Cüzdan, otoyoldaki gişelere, Yap-İşlet-Devret köprülerine ve akaryakıt istasyonlarına takıldı
Akaryakıta art arda gelen zamlar, termometrenin ateşinden daha çok yakar oldu. Cepler alev alev, bütçeler altüst.
Sürücüler bezgin, bıkkın, artık şaşkın bile değiller…
Kontak neredeyse gün aşırı zamla çevriliyor.
Direksiyonun başına geçip gaza basmak cesaret istiyor.
Oysa milyonlarca kişi ekmeğini araç üzerinden kazanıyor; çarşıya, pazara akaryakıtı su gibi içen araçlar gidiyor.

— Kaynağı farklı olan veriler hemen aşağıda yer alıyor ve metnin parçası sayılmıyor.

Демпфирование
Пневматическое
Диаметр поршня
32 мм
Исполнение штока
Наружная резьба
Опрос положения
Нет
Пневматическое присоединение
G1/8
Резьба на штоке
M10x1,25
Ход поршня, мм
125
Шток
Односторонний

Maliyet katlanıyor, dolayısıyla mevsimindeki sebze-meyve ateş pahası. Son zamlarla birlikte etiketlerin kabaracağı da malumun ilamı.

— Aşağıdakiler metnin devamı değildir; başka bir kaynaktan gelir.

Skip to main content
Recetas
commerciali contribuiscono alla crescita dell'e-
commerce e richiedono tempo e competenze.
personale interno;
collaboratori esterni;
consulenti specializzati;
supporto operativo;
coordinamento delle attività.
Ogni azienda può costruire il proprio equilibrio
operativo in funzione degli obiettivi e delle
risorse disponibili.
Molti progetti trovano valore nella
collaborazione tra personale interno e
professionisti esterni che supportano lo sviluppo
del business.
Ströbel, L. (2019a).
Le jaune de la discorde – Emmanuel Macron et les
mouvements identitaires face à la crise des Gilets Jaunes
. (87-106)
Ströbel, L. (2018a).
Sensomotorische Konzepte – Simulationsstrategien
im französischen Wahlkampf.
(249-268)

Akaryakıt zammı bizi doğrudan ve dolaylı olarak nasıl etkiliyor? Yaşayarak acı acı deneyimliyoruz ama detaylandıralım.
Bir önceki yazıda “yoldayım” demiştim.
Yazlığa doğru yoldayken bir hesap-kitap yaptım ve bu yazı doğdu. Tatil yolculuğu, maliyet tablosuna döndü.
Hadi başlayalım…
Eğer bu yaz “yazlık bizim ama yollar başka birinin” diyenlerdenseniz, yalnız değilsiniz.
Bagajda valizler, plaj şemsiyesi, sandalyeler ve Google Maps’te açık bir rota: İstanbul-İzmir. Haritada 495 kilometre. Ama bu yol, adeta bir finansal otoyol: geç geçebilirsen, öde ödeyebilirsen.
Ve bu yalnızca bir aile tatili değil — aynı zamanda “kamudan özel sektöre aktarılan servet yollarının” kısa özeti.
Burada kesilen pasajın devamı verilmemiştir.